The second argument is harder to refute. Seperating reproductive and therapeutic cloning is hard for anyone to do. They are two completely different processes yet if you add just one step to therapeutic cloning it becomes reproductive cloning. I will refute by offering an opposite argument to the premise saying there are laws against reproductive cloning now just how there will always be and if scientists really would like to participate in reproductive cloning and laws wont stop them, nothing will stop them now or ever. I will also bring up the fact that therapeutic cloning research is legal in some other countries so if scientists once again wanted to practice reproductive cloning along with therapeutic at this point and time they could just go to another country. The problem I run into is refuting the fact that many scientists are wishy washy on this issue. Some scientists who support therapeutic cloning and support the ban on reproductive cloning still believe there could be benefits to reproductive cloning. Some scientists get my side into trouble by supporting the right idea while voicing ideas of hope on the part of reproductive cloning, the most controversial area of cloning.

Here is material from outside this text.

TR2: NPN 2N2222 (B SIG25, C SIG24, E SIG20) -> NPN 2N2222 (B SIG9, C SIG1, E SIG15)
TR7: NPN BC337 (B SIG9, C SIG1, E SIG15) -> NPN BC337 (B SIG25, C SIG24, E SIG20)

I agree with the argument made that there are better alternatives to embryonic stem cell research. I will support both sides of my contreversy by saying adult stem cell research could have the same benefits as embryonic stem cell research and could someday eliminate the controversy of using embryos for research. The deal is, to use alternatives to embryonic stem cells scientists need to know exactly how embryonic cells work to be able to program the adult cells and make them adopt the positive qualities of the embryonic cells. Whether you support adult stem cell research or embryonic, the embryonic research needs to happen before scientific work goes further on adult stem cell research.